The motherboard ROM normally contains four main programs, including the following in most systems:
- POST (power on self test). A series of test routines that ensure the system components are operating properly.
- CMOS setup. A menu-driven application that allows the user to set system configuration parameters, options, security settings, and performances.
- Boostrap Loader. The routine that first scans the floppy drive and then the hard disk, looking for an operating system to load.
- BIOS (basic input/output system) A series of device driver programs designed to present a standard interface to the basic system hardware, especially hardware that must be active during the boot process.
DRAM
Dynamic RAM (DRAM) is the type of memory chip used for most of the main memory in a modern PC.
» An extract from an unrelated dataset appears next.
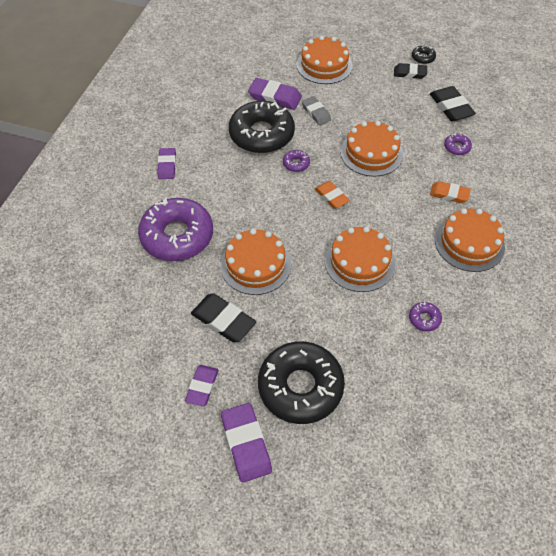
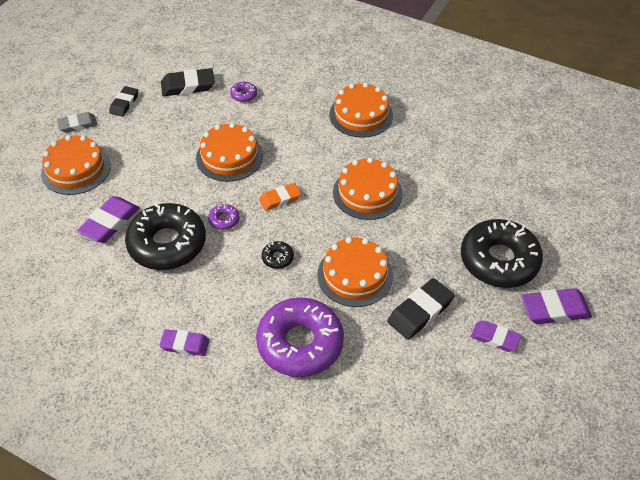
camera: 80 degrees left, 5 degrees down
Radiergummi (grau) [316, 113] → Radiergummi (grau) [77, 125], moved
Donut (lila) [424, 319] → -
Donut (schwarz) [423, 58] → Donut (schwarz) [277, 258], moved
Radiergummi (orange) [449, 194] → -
The main advantage of DRAM are that it is very dense, meaning you can pack a lot of bits into
a very small chip, and it is inexpensive, which makes it affordable for large amounts of memory
The memory cells in a DRAM chip are tiny capacitors that retain a charge to indicate a bit. The problem with DRAM is that it is dynamic, and because of the design it must be constantly refreshed or the electrical charges in the individual memory capacitors will drain and the data will be lost. Refresh occurs when the system memory controller takes a tiny break and accesses all the rows of data in the memory chips. Most systems have a memory controller (normally built into the North Bridge portion of the motherboard chipset), which is set for an industry-standard refresh rate of 15µs (microseconds). The memory is accessed in such a way that all rows of data will be accessed after exactly 128 of these special refresh cycles. This means that every 1.92ms (millisecons or 128x15µsec), all the rows in the memory are read to refresh the data.
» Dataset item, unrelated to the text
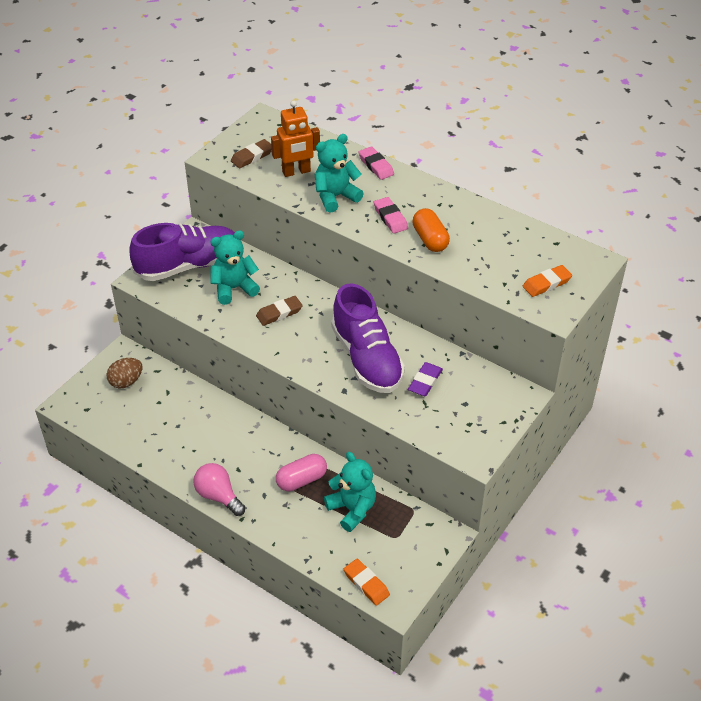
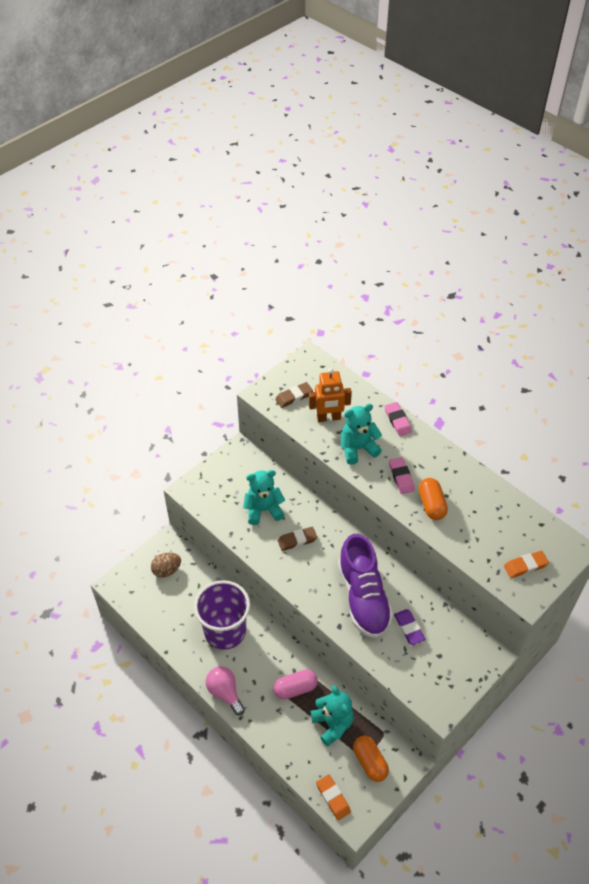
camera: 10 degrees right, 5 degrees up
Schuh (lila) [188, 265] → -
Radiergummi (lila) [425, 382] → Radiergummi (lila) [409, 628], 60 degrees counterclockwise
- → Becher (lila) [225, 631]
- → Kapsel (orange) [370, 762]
DRAM is used in PC systems because it is inexpensive and the chips can be densely packed, meaning that a lot of memory capacity can fit in a small space. Unfortunately, DRAM is also slow, normally much slower than the processor. For this reason, there have been many different types of DRAM architectures developed to improve performance.
SRAM
There is another distinctly different type of memory that is significantly faster than most types
of DRAM. SRAM stands for staticc RAM which is so named because it does not need the periodic
refresh rates like DRAM (Dynamic RAM). Because of SRAM's design, not only are refresh rates
unnecessary, SRAM is much faster than DRAM and fully able to keep pace with modern processors.
SRAM memory is available in access times of 2ns or less, which means it can keep pace with processors running 500MHz or faster! This is because the SRAM design, which calls for a cluster of six transistors for each bit of storage. The use of transistors but no capacitors means that refresh rates are not necessary because there are no capacitors to lose their charges over time. As long as there is power, SRAM remembers what is stored. With these attributes, why don't we use SRAM for all system memory? The answers are simple. Compared to DRAM, SRAM is much faster, but also much lower in density and much more expensive.
Even though SRAM is too expensive for PC use as main memory, PC designers have found a way to use SRAM to dramatically improve PC performance. Rather than spend the money for all RAM to be SRAM memory, which can run fast enough to match the CPU, it is much more cost-effective to design in a small amount of high-speed SRAM memory, called cache memory. Many individual components have a small amount of cache built into them. Common examples are network cards, CD-ROM drives, and hard drives. Entry level hard drives usually have 128k of cache integrated onto the controller board, high performance drives can have as much as 2Mb.